Alternance difficile
Quelques paroisses tentent une alternance de chants nouveaux et de chorals classiques, mais le résultat occasionne souvent des réflexions mitigées. Quels ressorts poussent donc les assemblées à moderniser la musique des cultes : un jeunisme cherchant à attirer les adolescents ? La musique n’est pas le lieu pour accueillir ou rattraper par le chant ceux qui ne se sentent pas spécialement concernés par les autres aspects du culte.
Un équilibre à trois pieds
La musique est vibration, émotion, harmonie. Par elle le fidèle peut donc vivre trois dimensions de la foi : le sentiment de communauté, la proximité à son Dieu et la profondeur spirituelle intérieure. Ces trois dimensions sont inséparables et vécues dans les chorals depuis l’aube de la Réforme. Or la société évolue et peut aussi accéder à d’autres rythmes, d’autres paroles, d’autres harmonies ; à condition que les chants nouveaux intègrent cet équilibre.
Le hiatus actuel vient essentiellement d’un accent principal mis sur le rythme pour accentuer la vibration, et donc l’émotion, au détriment des paroles et de la ligne harmonique. Corneille ou Clément Marot ont une capacité d’évocation qui incitait au transport spirituel.

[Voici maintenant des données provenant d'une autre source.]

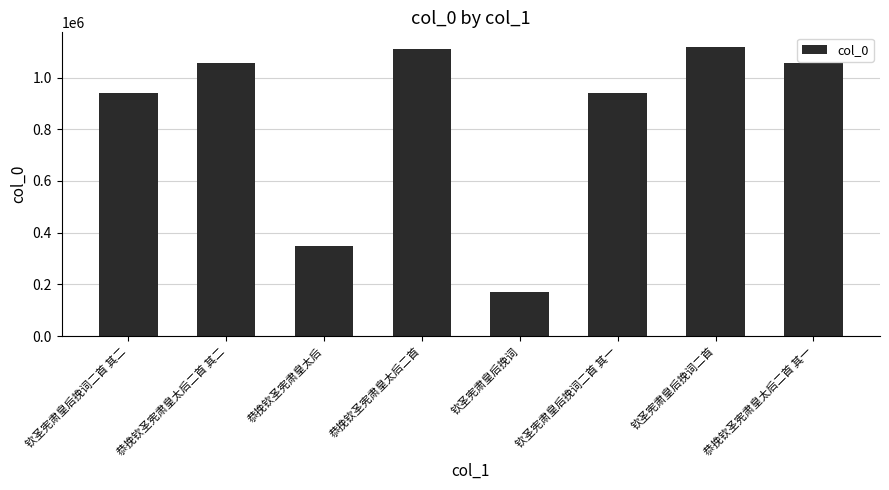

What is the sum of all values?

6741120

La recherche harmonique de Bach favorise l’intériorité. Or les talents actuels ne manquent pas.
Peut-être peut-on rêver qu’un jour, poètes, compositeurs et liturges s’asseyent autour d’une table pour se mettre à l’ouvrage au service des enfants de Dieu ? L’Église est communauté intergénérationnelle, elle est proximité à Dieu, elle est prière intérieure.